With the completion of the highway reconstruction work expected by the end of the year, additional changes in approaches to the intersection of Commerce Street, Main Street and Clements Street — the so-called “Traffic T” — are being implemented.
One such change greeted motorists last week, as curbs for the raised medians along East Commerce and West Commerce were poured. That will prevent left turns across traffic from Romines to the McDonald’s area, except at the signaled intersection.
The reconfiguration of the intersection on the busiest stretch of highway in the city is part of a highway surface rehabilitation project that’s been in progress for the past year.
“We are hopeful that this contract will be completed in December, barring any setbacks,” Sandra Parker of the Brownwood District of the Texas Department of Transportation, said Friday.
Prater Equipment Co. of Comanche is the contractor for the $4 million project.
She said among the items still to be completed are installation of electricity for signal bridge and illumination at the intersection. The traffic signals at the intersection will hang from a bridge similar to the one installed at West Commerce, West Austin and Belle Plain.
“The raised median is a safety treatment for this high traffic area,” Parker said. “The medians will be filled with stamped textured concrete and will look like the raised medians at Austin/Belle Plain and West Commerce.”
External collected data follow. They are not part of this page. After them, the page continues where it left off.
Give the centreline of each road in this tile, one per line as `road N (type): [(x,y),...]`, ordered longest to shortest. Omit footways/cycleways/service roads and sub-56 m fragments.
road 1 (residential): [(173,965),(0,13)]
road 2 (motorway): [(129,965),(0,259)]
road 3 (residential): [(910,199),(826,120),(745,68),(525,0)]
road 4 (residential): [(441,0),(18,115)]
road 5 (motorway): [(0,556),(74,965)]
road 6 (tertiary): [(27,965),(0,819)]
Final paving of the highway surfaces approaching the intersection is also yet to be done, Parker said.
“The median curbs on East and West Commerce look high now, but when the final layer of pavement is put down, they will be better proportioned,” Parker said.
Westbound motorists are urged to use the signal at Commerce and Romines to access the alley behind businesses on the south side of U.S. Highway 67, Parker said. All exits from the businesses must be eastbound.
The merge lane for eastbound traffic turning south to U.S. Highway 377 is no longer used. A dedicated right turn lane is available at the crossroads signal.
Access to the businesses on the southeast side of crossroads — like KFC and PRO Cuts — is similar to what it has always been, Parker said, but the exits have changed. Northbound traffic from U.S. 377 can use the same street that it has in the past, but an exit must be made by using Hughley, Pecan, Riverside and Rush streets. Eastbound U.S. 67 traffic will have access at Riverside between Subway and Taco Bueno.
Raised medians will run from Romines St., east to near McDonald’s and south on U.S. 377 to Hughley Street.
“When the $4 million project is complete, the intersection will be safer, wider and more efficient,” Parker said.
In a report to the Brownwood City Council before the project was let, TxDOT Area Engineer Bryan Raschke said traffic counts showed that 20,000 vehicles a day passed through the corridor in 2004. Projections are that 28,000 vehicles a day will use it by 2024. In the previous four-year period, the short stretch of highway had been the scene of 182 accidents, with one fatality, six serious injuries and numerous less serious injuries.
Early last year, Raschke said traffic at the intersection had grown 12 percent after the opening of Home Depot and other businesses on the north side of the intersection. Although it won’t affect congestion, the raised median should enhance safety by drastically reduced the number of potential points of collision caused by left turns.